§ **The task**
Starting at the line that contains "right shoulder: (1254, 87)", output each line through the end of the data exactly, and nothing more.

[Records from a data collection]
========

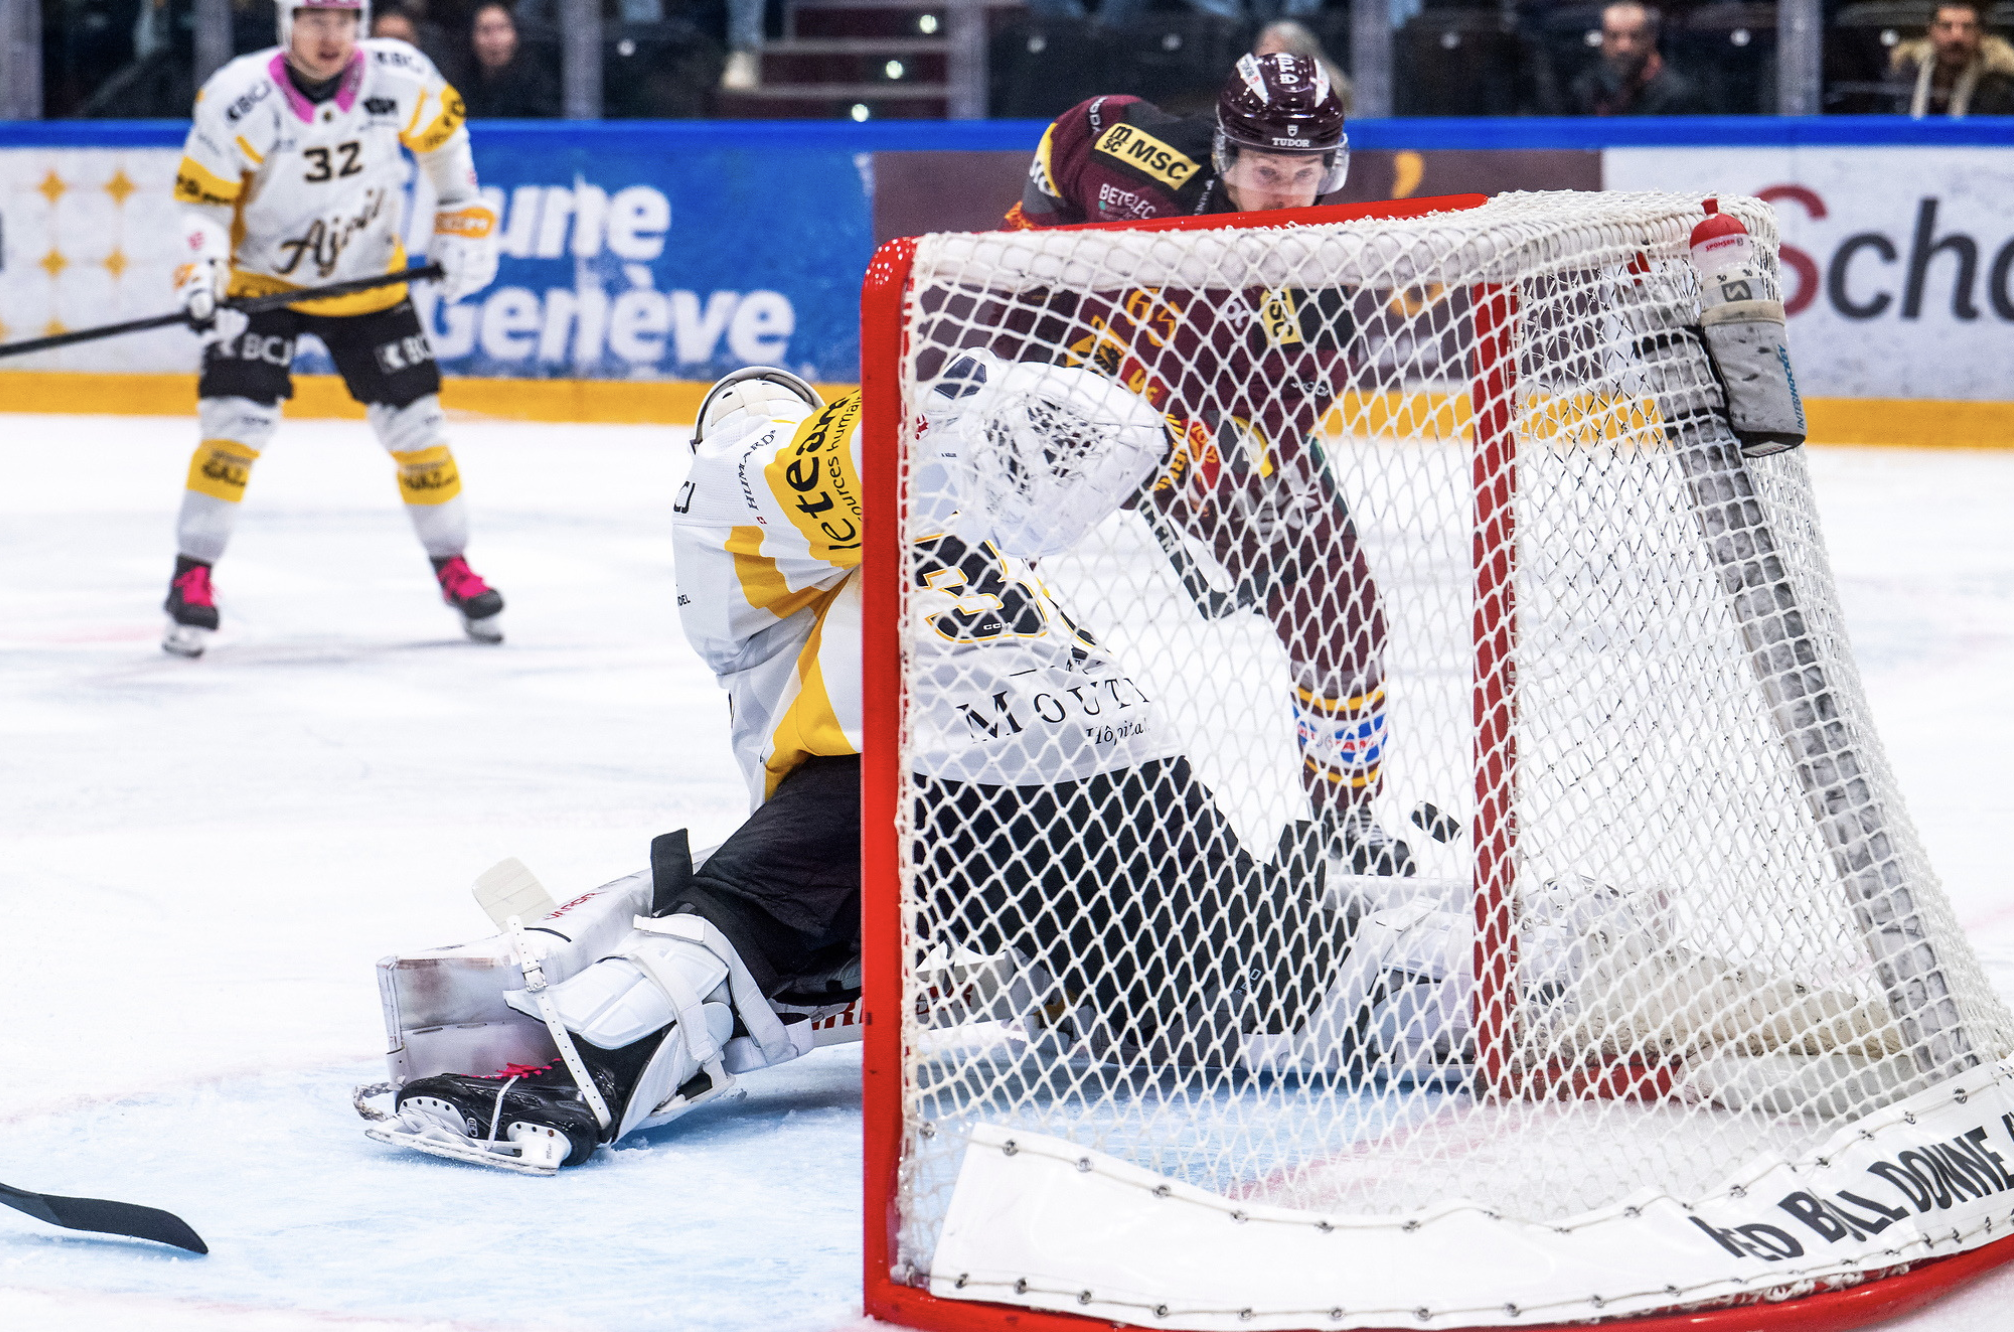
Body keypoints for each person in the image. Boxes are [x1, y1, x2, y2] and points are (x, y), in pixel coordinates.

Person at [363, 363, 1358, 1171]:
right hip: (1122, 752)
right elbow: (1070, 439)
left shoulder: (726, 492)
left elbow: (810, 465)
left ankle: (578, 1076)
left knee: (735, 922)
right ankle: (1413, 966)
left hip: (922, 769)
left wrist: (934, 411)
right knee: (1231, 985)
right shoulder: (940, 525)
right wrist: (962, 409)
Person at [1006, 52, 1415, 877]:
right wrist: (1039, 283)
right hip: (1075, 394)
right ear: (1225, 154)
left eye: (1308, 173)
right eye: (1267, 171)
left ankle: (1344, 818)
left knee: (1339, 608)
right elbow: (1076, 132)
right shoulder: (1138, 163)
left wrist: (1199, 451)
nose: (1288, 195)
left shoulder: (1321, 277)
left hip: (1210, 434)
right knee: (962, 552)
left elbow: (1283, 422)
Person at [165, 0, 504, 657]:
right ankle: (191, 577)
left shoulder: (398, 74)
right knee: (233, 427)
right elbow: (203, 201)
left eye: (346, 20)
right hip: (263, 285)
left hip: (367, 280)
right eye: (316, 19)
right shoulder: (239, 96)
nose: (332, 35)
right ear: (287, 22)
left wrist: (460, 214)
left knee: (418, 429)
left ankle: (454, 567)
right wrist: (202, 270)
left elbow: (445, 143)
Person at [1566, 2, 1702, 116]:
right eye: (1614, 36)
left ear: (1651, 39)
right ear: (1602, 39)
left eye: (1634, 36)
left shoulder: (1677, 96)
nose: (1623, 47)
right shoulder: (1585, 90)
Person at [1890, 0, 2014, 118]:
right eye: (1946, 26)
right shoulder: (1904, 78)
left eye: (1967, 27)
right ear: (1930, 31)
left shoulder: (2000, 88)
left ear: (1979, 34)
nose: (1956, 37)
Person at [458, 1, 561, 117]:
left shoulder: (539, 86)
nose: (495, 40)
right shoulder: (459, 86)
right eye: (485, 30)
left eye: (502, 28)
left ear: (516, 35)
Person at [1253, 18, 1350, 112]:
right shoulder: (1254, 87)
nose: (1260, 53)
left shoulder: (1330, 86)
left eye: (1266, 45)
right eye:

========

§ **The completed task**
right shoulder: (1254, 87)
nose: (1260, 53)
left shoulder: (1330, 86)
left eye: (1266, 45)
right eye:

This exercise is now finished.